Hm..ok. I still got this weird error about inconsistent shapes (with Redis & Cuckoo) - but maybe need to dig more into it...

UPD: I looked more closely on your sample code and found difference in HvdAllToAllEmbedding - I forgot to set devices key for it. With devices=['CPU'] horovod started to work!

One more thing, if you want to train on CPU, parameter server is your best choice. MirrorStrategy is much more efficient on a single multi-GPU machine.

Why parameter server is better for CPU? We have very simple model with very few weights (apart from embedding table). I thought that multi-worker strategy will be more efficient as it will require only rare communication between workers in order to accumulate updated gradients.

With parameter server I just not sure what will be stored on them... If all dense weights will be there - it seems like this can create huge communication overhead, no?

My initial thought were that I can just train dense weights independently on multiple workers (to provide high throughput) and use Redis as an external storage for embedding table. In my head this setup will imply following communication for single worker:

  1. Worker will accumulate gradients for embeddings and periodically apply them to the Redis (with bp_v2 feature enabled)
  2. After couple batches of data will be processed on every worker - they will communicate between each other in order to update dense parameters

If there is a way to control frequency of sync between worker and Redis & frequency of inter-worker communication - I thought that this scheme can work for pretty high load scenarios (with low frequency of syncs we will trade convergence rate for throughput - which looks fine for me at the moment)...
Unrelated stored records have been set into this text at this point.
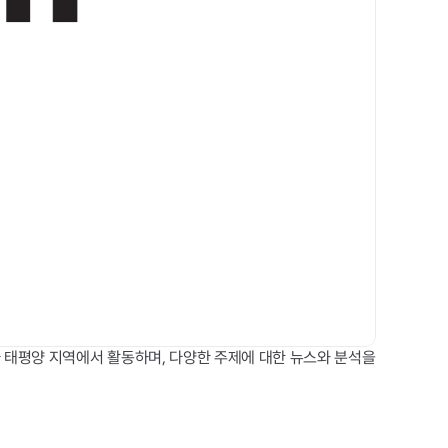
시아 태평양 지역에서 활동하며, 다양한 주제에 대한 뉴스와 분석을 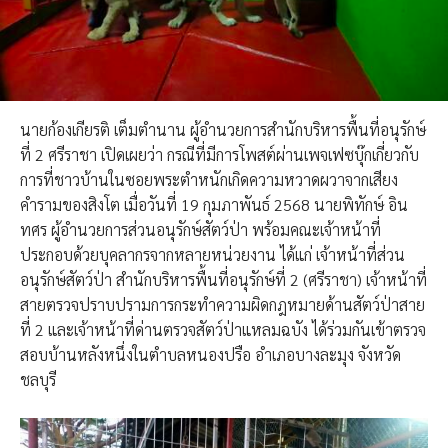
นายก้องเกียรติ เต็มตำนาน ผู้อำนวยการสำนักบริหารพื้นที่อนุรักษ์
ที่ 2 ศรีราชา เปิดเผยว่า​ กรณีที่มีการโพสต์ผ่านเพจ​เฟซบุ๊ก​เกี่ยวกับ
การที่ชาวบ้านในซอยพระตำหนักเกิดความหวาดผวาจากเสียง
คำรามของสิงโต เมื่อวันที่ 19 กุมภาพันธ์ 2568 นายพิทักษ์ อิน
ทศร ผู้อำนวยการส่วนอนุรักษ์สัตว์ป่า พร้อมคณะเจ้าหน้าที่
ประกอบด้วยบุคลากรจากหลายหน่วยงาน ได้แก่ เจ้าหน้าที่ส่วน
อนุรักษ์สัตว์ป่า สำนักบริหารพื้นที่อนุรักษ์ที่ 2 (ศรีราชา) เจ้าหน้าที่
สายตรวจปราบปรามการกระทำความผิดกฎหมายด้านสัตว์ป่าสาย
ที่ 2 และเจ้าหน้าที่ด่านตรวจสัตว์ป่าแหลมฉบัง ได้ร่วมกันเข้าตรวจ
สอบบ้านหลังหนึ่งในตำบลหนองปรือ อำเภอบางละมุง จังหวัด
ชลบุรี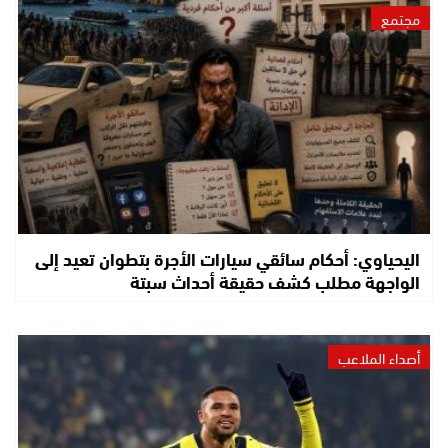
مجتمع
اليحياوي: أحكام سائقي سيارات الأجرة بتطوان تعيد إلى
الواجهة مطلب كشف حقيقة أحداث سبتة
أصداء الملاعب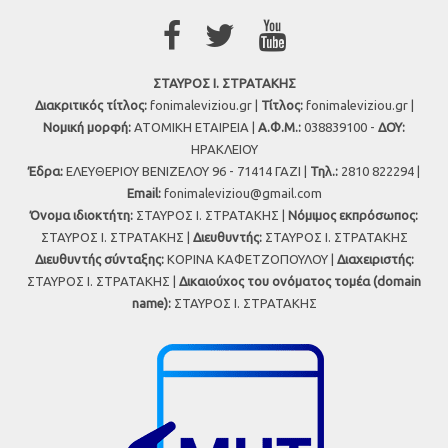
ΣΤΑΥΡΟΣ Ι. ΣΤΡΑΤΑΚΗΣ
Διακριτικός τίτλος:
fonimaleviziou.gr |
Τίτλος:
fonimaleviziou.gr |
Νομική μορφή:
ΑΤΟΜΙΚΗ ΕΤΑΙΡΕΙΑ |
Α.Φ.Μ.:
038839100 -
ΔΟΥ:
ΗΡΑΚΛΕΙΟΥ
Έδρα:
ΕΛΕΥΘΕΡΙΟΥ ΒΕΝΙΖΕΛΟΥ 96 - 71414 ΓΑΖΙ |
Τηλ.:
2810 822294 |
Εmail:
fonimaleviziou@gmail.com
Όνομα ιδιοκτήτη:
ΣΤΑΥΡΟΣ Ι. ΣΤΡΑΤΑΚΗΣ |
Νόμιμος εκπρόσωπος:
ΣΤΑΥΡΟΣ Ι. ΣΤΡΑΤΑΚΗΣ |
Διευθυντής:
ΣΤΑΥΡΟΣ Ι. ΣΤΡΑΤΑΚΗΣ
Διευθυντής σύνταξης:
ΚΟΡΙΝΑ ΚΑΦΕΤΖΟΠΟΥΛΟΥ |
Διαχειριστής:
ΣΤΑΥΡΟΣ Ι. ΣΤΡΑΤΑΚΗΣ |
Δικαιούχος του ονόματος τομέα (domain
name):
ΣΤΑΥΡΟΣ Ι. ΣΤΡΑΤΑΚΗΣ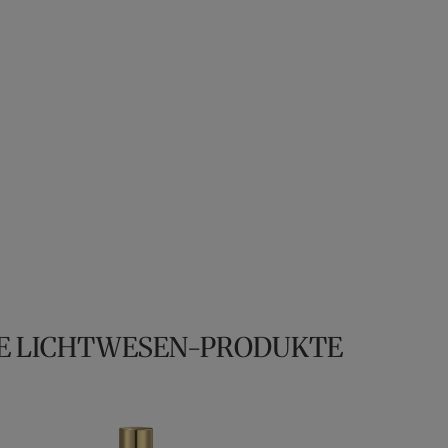
E LICHTWESEN-PRODUKTE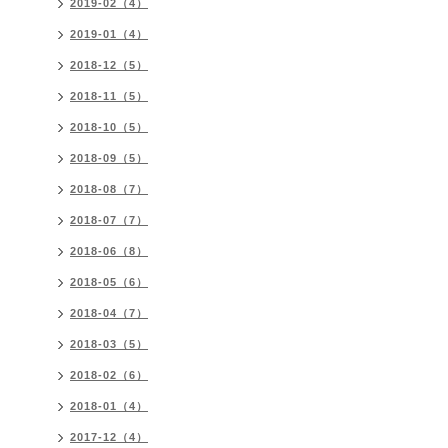
2019-02（4）
2019-01（4）
2018-12（5）
2018-11（5）
2018-10（5）
2018-09（5）
2018-08（7）
2018-07（7）
2018-06（8）
2018-05（6）
2018-04（7）
2018-03（5）
2018-02（6）
2018-01（4）
2017-12（4）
MoFHeka commented 1 year ago

Ring-AllReduce vs Parameter Server

The lower communication time overhead of multi-worker strategy is based on synchronous training. If many CPU nodes are trained asynchronously with a small batch size, parameter server can complete the training of all samples faster under a specific cluster size.

Semi-Synchronous Training = Ring-AllReduce + Parameter Server

Another method is semi-synchronous training, the parameters of the dense layer are synchronized by horovod, but the parameters of the embedding are trained asynchronously by PS. You can refer to: semi-synchronous training with TF1 API. Although this demo uses the TF1 API, the principles used in TF2 are similar. semi-sync

Semi-Synchronous Training with Redis

Redis is used as a serving, although you can definitely use it as a alternative solution for training purposes. If you want to use Redis Embedding in horovod synchronization training, use the normal Embedding layer instead of HvdAllToAllEmbedding. In addition, enabling bp_v2 may improve the model convergence effect(not guaranteed), and the bp_v2 function of redis requires another compilation of Redis module.

sivukhin commented 1 year ago

Thanks @MoFHeka, got it! One last question from my side - does recommenders-addons plans to support more fresh versions of tensorflow in future library releases?

MoFHeka commented 1 year ago

@sivukhin For now, it will continue to integrate and be compatible with the latest version of Tensorflow, but this is a lot of work. So it would be great if you could also contribute to the TFRA code.